9 Comments on “Visiting Auschwitz I and Auschwitz II-Birkenau: The saddest place I’ve ever visited

  1. It’s a horrible place… I am Polish and I’m from Cracow. I was taken to Auschwitz when I was 14 with a school field trip. When I came back home, I was upset, I couldn’t eat and I had all those horrifying images in front of my eyes…

    I invite you to visit my travel blog 🙂 Hope you like it

    http://www.thewelltravelledfamily.com

  2. What a wonderful story. So well written. I feel like I know so much more about the war and what these poor people went through, seeing how they lived their poor lives in that barbaric place. Thank you for sharing.

  3. Thank you for writing this. I am so intrigurd by world wars and I really wish I can visit the camp one day when i have enough money.

  4. Thank you so much for sharing your experiences. I visited Auschwitz three times between 2012 and 2017 and my feelings were similar to yours. Most of visitors ‘know’ what took place here, but it is nearly impossible to understand. We have to realize the social and political conditions which legalized the most horrible crime in mankinds history.

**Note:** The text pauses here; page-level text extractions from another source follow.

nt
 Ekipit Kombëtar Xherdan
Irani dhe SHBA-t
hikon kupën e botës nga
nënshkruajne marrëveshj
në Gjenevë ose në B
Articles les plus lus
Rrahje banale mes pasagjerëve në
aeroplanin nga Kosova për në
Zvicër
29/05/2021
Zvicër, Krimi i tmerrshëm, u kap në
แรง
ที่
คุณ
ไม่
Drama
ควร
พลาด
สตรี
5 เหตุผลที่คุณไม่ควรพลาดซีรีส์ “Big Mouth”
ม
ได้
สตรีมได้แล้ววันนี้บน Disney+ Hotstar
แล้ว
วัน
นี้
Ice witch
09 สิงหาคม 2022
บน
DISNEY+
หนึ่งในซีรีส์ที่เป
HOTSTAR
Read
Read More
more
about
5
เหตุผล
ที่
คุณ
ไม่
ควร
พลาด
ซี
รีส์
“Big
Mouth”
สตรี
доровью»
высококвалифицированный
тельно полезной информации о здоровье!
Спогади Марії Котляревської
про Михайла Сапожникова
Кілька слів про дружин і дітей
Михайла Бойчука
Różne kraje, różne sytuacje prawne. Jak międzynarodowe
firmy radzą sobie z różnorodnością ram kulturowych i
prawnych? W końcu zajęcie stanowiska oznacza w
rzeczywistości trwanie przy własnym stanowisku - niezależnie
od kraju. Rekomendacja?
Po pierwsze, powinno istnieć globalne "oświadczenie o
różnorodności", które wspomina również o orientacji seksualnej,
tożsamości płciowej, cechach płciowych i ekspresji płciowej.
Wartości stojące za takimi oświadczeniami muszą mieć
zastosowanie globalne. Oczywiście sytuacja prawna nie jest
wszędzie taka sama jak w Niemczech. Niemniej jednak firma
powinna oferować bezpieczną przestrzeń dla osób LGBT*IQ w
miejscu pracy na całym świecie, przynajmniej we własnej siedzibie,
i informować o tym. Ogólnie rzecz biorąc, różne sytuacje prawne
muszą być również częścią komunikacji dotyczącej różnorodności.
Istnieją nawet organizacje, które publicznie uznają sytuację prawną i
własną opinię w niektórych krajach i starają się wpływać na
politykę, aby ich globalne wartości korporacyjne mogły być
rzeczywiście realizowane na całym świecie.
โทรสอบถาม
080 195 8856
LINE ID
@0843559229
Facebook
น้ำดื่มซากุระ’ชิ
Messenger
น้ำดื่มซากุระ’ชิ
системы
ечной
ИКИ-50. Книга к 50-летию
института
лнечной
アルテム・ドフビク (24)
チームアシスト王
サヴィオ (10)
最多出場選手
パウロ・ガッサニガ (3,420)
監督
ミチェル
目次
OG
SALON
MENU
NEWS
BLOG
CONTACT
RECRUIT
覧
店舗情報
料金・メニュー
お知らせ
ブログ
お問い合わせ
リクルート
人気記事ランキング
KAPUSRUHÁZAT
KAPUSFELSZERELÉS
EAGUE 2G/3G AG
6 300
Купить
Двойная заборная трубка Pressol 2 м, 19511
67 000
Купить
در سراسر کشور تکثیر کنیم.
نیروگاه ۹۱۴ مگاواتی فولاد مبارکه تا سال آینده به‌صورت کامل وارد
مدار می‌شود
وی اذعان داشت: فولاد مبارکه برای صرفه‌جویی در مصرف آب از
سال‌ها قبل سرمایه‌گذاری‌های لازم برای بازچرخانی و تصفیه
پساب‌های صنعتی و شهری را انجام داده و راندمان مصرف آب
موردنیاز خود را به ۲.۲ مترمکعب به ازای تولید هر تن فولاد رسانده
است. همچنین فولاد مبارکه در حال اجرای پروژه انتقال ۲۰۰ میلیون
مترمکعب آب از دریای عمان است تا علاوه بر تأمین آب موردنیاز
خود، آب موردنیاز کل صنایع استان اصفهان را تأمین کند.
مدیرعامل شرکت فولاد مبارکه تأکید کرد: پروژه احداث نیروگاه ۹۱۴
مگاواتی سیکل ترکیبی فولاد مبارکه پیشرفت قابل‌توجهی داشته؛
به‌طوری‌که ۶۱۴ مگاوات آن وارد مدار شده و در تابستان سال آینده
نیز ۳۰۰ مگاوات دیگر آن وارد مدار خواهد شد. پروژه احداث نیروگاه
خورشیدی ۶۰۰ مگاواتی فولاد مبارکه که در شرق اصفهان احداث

    Photographs of my Auschwitz visits:
    http://stelofoto.de/auschwitz-oswiecim/?lang=en

  5. Pingback: thewelltravelledman - Kraków, Poland – What you can fit into a long weekend!

  6. For me, visiting Auschwitz was a shocking experience. During the visit to the camp, I also visited the town of Oswiecim. There is a museum in the synagogue with pictures and memorabilia of Jewish residents of the town. In the same place you can also borrow the key to the Jewish cemetery.